Wild boars do not usually get to this extreme size, with the records saying possibly 600-700 lbs. There have been many other photos of exaggerated size.

It seems apparent these monster pigs are bred for this kind of sport. It’s not clear what will become of the meat or body of Hogzilla 3.

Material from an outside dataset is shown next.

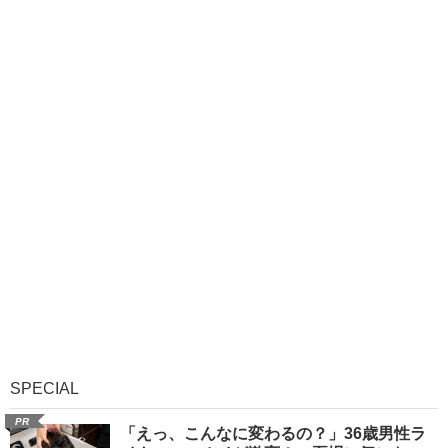
SPECIAL
PR
「えっ、こんなに変わるの？」36歳男性ラ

  10 comments for “North Carolina man bags a Hogzilla

  1. One Eyed Jack
    March 13, 2014 at 8:11 PM

    Why was he hunting boar with such a small caliber? That’s a light infantry assault rifle, not a hunting rifle.

  2. Lagaya1
    March 13, 2014 at 8:53 PM

    It is a big hog, but he made it look a lot bigger than it is by sitting back a few feet behind it.

  3. Chris Howard
    March 13, 2014 at 10:12 PM

    Maybe a 6.8mm or 7.62mm upper, is my guess?

  4. Will
    March 13, 2014 at 10:47 PM

    He used an AR-10, which is based on the 7.62 NATO(.308 Winchester).
    As far as the AR platform, you can get calibers all the way from .17 HMR to the .50 Beowulf

  5. lauren
    March 13, 2014 at 11:37 PM

    An ar10 is generally a .308 caliber or a round based on the .308 round such as a .270.

  6. Michael
    March 13, 2014 at 11:43 PM

    The AR10 is a semi-auto rifle chambered in the 7.62×51 mm (.308 Winchester) cartridge. It would most certainly bring down this hog.

  7. eddi
    March 14, 2014 at 2:45 AM

    Yes it was a 7.62mm (.308 caliber). More than sufficient for a one-shot kill. The AR design has a several calibers.

  8. Lee
    March 14, 2014 at 10:04 AM

    Just think about the effort to drag over 500 lbs of dead weight to place the beast in such a PERFECT pose! Hernias all around!!! A mortician would be proud of that pose!

  9. Markus
    April 7, 2014 at 5:27 PM

    Weights of more than 200 kg for European wild boars are possible but extremely rare. It´s really hard to get good and confirmed data about larger specimens. Perhaps weights of 300 kg are really possible in some populations. However the wild boars in the USA (and Australia as well) are nearly always more or less hybridized with domestic pigs, are date back to old breeds which looks still more more like wild boars than modern breeds. Many people are just not aware how huge many breeds of pig grow, because they hardly ever see a full-grown specimen. Some breeds easily reach well over half a ton when they reach full adulthood, but usually they get slaughtered after a few months.

  10. April 9, 2014 at 2:06 AM

    What is remarkable is that CBS got fooled before by the wild boar hoax and then this most recent one, and they still haven’t questioned the obvious inauthenticity of the 2014 story.